The Qualys Threat Research Unit (TRU) recently disclosed a high-severity vulnerability in GNU C Library aka glibc that could allow a local attacker to gain root privileges. This vulnerability, tracked as CVE-2023-4911 and nicknamed “Looney Tunables”, has been given a CVSS score of 7.8 making it a critical security issue that needs immediate attention.
In this blog post, we will take a look into this vulnerability – its origins, impact, and the steps you need to take to patch this vulnerability on Linux systems using glibc.
A Short Note About GNU C Library
The GNU C Library or glibc provides core OS functionality like memory allocation, input/output operations, and thread handling required by most programs on a Linux system.
A key component of glibc is the dynamic loader (ld.so) which loads the required shared libraries and prepares the program for execution. When a program starts, the loader examines it to determine the shared libraries needed and loads them into memory. It then resolves symbol references like function/variable names and links the libraries to the executable.
The loader runs with elevated privileges when executing setuid or setgid programs, making it security-sensitive. The GLIBC_TUNABLES environment variable was introduced in glibc 2.34 to allow tweaking library behavior at runtime without recompiling the app or library.
It allows parameters like memory allocation, locking, and threading to be tuned by setting colon separated key-value pairs in GLIBC_TUNABLES. For example:
This provides granular control over glibc functionality. The loader parses GLIBC_TUNABLES during initialization and applies the tunable settings to alter behavior.
While a useful functionality for developers and sysadmins, the improper handling of GLIBC_TUNABLES also introduced the vulnerability leading to CVE-2023-4911. The parser had a flaw that caused a buffer overflow when manipulating the tunable strings.
The Summary of CVE-2023-4911
- CVE ID: CVE-2023-4911
- Description: Buffer overflow in GNU C Library’s dynamic loader ld.so while processing the GLIBC_TUNABLES environment variable
- CVSS Score: 7.8 HIGH
- Vector: CVSS:3.1/AV:L/AC:L/PR:L/UI:N/S:U/C:H/I:H/A:H
The vulnerability stems from a flaw in how glibc’s dynamic loader parses the GLIBC_TUNABLES environment variable. Improper handling of colon-separated key-value pairs can trigger a buffer overflow due to a logic error while duplicating the tunable string. This could allow a local attacker to execute arbitrary code as root when running binaries with sudo permissions. Successful exploitation leads to privilege escalation to root on the affected system. For more technical details visit the original post.
Linux Distributions Vulnerable to CVE-2023-4911
The Qualys researchers successfully exploited this vulnerability to gain root privileges on default installations of Fedora 37/38, Ubuntu 22.04/23.04, and Debian 12/13. Other glibc based distributions are also likely affected.
- Fedora 37 and 38
- Ubuntu 22.04 and 23.04
- Debian 12 and 13
Other glibc based Linux distributions are also likely vulnerable.
We recommend checking these advisories from the popular Linux distributions.
As per the proof-of-concept released, the attack works by modifying LD_LIBRARY_PATH to load malicious libraries and brute-forcing memory addresses.
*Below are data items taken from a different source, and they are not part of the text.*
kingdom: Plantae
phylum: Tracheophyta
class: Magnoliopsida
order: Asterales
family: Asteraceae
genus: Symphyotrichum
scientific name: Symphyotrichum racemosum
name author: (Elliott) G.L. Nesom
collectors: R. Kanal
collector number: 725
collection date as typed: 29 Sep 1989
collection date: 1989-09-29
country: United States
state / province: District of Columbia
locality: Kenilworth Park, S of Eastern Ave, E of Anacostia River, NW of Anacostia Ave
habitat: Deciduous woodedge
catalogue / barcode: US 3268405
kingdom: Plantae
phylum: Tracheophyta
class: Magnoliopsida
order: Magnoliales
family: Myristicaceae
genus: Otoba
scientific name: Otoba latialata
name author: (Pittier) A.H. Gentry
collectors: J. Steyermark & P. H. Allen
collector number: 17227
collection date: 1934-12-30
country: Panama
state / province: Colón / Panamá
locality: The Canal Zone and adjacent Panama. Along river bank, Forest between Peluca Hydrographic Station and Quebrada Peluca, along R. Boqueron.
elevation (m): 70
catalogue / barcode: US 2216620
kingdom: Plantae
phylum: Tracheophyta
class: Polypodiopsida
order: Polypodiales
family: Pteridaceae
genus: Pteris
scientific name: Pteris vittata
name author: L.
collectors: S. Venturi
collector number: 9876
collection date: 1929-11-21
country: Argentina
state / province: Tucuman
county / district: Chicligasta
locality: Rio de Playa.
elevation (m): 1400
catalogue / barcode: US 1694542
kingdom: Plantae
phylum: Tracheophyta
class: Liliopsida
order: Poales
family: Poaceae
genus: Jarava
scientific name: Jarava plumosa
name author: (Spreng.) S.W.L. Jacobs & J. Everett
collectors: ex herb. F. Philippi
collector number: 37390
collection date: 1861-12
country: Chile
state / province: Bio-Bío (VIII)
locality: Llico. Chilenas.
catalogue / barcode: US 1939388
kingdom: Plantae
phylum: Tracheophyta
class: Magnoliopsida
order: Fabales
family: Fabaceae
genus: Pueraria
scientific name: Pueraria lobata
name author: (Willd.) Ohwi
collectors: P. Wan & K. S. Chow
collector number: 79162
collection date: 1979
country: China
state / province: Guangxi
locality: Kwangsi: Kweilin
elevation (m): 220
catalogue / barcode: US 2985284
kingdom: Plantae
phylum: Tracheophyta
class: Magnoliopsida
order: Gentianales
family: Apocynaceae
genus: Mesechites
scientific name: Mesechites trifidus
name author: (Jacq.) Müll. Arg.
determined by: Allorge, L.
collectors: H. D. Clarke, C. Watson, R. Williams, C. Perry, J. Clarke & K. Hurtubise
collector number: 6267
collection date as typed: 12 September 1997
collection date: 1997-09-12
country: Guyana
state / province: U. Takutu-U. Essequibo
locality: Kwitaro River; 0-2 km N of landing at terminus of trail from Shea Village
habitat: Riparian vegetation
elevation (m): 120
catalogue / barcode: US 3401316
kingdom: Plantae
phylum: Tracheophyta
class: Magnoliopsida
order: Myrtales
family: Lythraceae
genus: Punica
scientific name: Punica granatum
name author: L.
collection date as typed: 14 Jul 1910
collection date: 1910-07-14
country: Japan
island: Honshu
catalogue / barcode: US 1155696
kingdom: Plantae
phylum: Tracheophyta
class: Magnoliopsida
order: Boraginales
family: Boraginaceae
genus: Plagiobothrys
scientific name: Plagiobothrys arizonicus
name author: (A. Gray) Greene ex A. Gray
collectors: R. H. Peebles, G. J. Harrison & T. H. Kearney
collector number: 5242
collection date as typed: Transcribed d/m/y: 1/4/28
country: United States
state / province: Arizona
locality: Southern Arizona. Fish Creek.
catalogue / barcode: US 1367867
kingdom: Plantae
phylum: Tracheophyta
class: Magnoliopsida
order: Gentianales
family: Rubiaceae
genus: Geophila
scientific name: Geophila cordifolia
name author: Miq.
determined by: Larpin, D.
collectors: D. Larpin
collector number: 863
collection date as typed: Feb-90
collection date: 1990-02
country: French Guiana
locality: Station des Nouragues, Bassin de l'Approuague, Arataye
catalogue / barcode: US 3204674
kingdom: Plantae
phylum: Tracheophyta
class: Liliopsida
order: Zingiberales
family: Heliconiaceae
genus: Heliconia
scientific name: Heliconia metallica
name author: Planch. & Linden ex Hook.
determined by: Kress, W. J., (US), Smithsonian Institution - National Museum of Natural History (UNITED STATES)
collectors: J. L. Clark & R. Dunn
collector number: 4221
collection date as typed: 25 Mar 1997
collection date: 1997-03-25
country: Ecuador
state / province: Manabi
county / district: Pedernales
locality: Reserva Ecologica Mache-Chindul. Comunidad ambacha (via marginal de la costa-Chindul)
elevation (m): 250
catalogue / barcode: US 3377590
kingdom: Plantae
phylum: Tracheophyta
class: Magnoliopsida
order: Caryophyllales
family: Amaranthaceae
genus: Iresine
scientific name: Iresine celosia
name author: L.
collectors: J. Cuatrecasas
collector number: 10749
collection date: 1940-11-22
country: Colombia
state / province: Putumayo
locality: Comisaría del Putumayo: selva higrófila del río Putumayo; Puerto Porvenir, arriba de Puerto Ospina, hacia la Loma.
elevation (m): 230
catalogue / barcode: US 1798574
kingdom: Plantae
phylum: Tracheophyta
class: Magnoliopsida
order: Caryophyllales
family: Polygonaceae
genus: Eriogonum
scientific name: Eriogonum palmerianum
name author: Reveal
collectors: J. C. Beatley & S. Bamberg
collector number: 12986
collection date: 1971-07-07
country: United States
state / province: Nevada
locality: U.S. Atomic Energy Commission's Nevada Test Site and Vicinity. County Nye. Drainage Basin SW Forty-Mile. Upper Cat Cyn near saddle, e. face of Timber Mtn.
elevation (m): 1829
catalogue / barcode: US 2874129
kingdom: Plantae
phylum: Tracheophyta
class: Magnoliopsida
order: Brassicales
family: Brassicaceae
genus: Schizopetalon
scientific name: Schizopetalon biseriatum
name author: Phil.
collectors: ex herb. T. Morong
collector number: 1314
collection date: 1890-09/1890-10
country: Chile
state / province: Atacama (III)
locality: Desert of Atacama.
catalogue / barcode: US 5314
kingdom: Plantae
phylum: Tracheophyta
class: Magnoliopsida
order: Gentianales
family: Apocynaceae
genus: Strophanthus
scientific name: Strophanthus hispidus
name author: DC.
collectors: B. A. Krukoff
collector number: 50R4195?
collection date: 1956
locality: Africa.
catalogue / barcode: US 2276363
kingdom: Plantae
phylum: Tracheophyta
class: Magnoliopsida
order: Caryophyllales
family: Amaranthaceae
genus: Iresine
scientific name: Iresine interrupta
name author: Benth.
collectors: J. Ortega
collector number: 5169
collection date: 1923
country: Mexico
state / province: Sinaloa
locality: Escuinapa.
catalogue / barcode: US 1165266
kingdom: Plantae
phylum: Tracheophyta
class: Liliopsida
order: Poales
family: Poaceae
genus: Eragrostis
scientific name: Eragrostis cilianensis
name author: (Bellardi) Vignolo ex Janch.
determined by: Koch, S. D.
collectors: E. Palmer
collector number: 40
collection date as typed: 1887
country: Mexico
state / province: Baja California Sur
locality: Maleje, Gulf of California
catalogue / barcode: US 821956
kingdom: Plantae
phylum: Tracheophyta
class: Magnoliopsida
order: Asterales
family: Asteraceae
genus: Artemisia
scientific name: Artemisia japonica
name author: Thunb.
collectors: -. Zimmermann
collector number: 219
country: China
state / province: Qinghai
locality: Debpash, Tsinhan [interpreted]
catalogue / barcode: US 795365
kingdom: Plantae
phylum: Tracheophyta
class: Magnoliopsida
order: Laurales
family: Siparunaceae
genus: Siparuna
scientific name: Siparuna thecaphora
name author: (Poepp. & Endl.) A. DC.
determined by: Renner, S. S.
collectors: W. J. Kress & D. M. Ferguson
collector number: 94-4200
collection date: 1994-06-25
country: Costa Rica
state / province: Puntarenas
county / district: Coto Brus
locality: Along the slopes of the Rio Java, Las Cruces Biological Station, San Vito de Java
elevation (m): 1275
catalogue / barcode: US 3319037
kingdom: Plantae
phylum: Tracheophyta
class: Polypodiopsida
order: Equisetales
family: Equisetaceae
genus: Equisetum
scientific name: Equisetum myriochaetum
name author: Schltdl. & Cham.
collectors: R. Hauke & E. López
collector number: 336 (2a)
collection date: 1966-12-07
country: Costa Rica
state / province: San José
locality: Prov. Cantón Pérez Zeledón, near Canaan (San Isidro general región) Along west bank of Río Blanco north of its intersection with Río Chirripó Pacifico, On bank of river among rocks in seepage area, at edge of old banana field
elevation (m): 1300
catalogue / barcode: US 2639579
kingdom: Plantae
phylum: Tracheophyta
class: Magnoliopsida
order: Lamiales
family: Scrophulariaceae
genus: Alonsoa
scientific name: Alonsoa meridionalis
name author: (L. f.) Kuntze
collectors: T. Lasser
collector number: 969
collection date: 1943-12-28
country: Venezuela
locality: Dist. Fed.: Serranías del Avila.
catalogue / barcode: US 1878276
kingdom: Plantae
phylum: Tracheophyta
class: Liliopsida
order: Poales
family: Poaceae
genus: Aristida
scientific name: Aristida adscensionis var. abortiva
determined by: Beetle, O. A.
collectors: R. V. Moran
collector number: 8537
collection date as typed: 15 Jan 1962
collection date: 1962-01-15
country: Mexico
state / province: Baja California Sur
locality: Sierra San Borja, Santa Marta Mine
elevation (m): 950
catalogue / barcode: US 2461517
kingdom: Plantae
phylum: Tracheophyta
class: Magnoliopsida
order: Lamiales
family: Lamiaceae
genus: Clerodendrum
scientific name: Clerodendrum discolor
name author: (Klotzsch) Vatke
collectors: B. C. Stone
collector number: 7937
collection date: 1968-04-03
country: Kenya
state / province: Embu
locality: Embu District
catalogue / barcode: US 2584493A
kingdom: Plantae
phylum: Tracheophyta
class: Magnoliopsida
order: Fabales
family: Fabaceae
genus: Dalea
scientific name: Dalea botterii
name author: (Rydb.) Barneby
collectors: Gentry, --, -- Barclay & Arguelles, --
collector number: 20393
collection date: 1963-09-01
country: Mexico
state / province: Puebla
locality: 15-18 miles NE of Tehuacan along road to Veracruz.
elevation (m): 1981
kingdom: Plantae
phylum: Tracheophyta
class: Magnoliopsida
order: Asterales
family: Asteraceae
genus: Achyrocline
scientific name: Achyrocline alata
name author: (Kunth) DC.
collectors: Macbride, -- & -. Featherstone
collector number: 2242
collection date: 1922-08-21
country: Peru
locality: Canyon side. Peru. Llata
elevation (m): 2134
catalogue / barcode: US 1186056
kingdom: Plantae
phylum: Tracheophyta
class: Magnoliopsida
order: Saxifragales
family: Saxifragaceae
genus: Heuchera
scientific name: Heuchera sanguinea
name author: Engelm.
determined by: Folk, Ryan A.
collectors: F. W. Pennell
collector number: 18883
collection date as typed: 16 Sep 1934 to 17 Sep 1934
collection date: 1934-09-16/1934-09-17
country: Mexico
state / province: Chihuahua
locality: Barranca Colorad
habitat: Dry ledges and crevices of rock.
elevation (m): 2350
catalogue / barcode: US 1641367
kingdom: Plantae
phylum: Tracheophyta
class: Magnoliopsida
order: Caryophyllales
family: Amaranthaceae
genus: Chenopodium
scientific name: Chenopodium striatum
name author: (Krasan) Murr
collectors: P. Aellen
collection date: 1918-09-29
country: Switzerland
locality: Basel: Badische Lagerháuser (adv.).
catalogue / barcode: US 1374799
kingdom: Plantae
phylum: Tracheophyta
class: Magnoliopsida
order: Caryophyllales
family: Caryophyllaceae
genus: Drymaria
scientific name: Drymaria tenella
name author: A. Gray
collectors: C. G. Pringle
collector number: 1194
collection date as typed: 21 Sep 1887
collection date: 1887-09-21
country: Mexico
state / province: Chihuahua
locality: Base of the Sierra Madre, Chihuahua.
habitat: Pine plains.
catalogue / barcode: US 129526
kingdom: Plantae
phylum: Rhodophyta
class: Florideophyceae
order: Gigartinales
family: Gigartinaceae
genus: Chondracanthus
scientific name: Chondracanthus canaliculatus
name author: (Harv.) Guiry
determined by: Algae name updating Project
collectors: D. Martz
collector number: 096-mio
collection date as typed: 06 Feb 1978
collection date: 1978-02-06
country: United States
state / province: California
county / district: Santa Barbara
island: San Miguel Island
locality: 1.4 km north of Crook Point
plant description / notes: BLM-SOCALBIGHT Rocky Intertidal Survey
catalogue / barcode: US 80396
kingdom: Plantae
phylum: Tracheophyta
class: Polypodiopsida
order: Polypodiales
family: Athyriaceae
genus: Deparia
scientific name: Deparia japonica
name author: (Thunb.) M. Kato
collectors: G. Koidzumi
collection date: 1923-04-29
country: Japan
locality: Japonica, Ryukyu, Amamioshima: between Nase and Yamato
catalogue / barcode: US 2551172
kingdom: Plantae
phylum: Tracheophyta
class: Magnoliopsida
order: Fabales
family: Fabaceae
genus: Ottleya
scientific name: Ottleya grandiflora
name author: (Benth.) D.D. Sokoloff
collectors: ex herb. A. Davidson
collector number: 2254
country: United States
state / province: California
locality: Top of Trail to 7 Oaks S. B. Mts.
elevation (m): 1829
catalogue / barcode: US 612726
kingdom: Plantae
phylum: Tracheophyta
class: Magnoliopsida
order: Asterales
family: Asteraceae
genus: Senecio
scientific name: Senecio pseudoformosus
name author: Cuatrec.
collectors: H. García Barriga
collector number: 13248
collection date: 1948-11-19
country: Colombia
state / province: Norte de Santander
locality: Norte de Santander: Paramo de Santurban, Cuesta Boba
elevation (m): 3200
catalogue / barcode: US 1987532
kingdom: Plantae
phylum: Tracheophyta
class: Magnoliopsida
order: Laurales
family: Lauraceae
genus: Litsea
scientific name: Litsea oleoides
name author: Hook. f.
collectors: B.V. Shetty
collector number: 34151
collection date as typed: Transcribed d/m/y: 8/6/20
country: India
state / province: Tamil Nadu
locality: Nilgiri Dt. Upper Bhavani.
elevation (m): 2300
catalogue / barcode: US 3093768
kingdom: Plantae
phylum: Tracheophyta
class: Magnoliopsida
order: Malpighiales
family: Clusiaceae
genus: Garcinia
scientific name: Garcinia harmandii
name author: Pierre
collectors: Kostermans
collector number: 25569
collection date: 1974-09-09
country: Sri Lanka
On average, it takes a few minutes to successfully execute arbitrary code as root depending on the system. The vulnerability impacts any Linux distribution using glibc 2.34 or later.
If you are not sure which glibc version your machine has, run this command to check the glibc version. The same command should work on other Linux distributions. Alternatively, you can use rpm -q glibc on RedHat and CentOS.
How to Mitigate or Fix Looney Tunables?
The most effective mitigation is to install the glibc updates provided by your Linux distribution containing the fix for CVE-2023-4911. This patches the vulnerable code in glibc’s dynamic loader and prevents the buffer overflow from occurring.
Please ensure to check the Distribution advisories about the patch. Red Hat has published instructions for an alternate mitigation using SystemTap. This involves creating a script that monitors for the GLIBC_TUNABLES environment variable being used and immediately terminates the process.
The Looney Tunables vulnerability is extremely serious given the ubiquity of the GNU C Library on Linux systems. If exploited, it leads to immediate root access on the host. Quickly patching glibc is highly recommended to prevent potential compromise of your systems.
To summarize, CVE-2023-4911 is a high-severity local privilege escalation affecting glibc that allows gaining root privileges on Linux. Updating glibc on your systems is strongly advised to mitigate this vulnerability.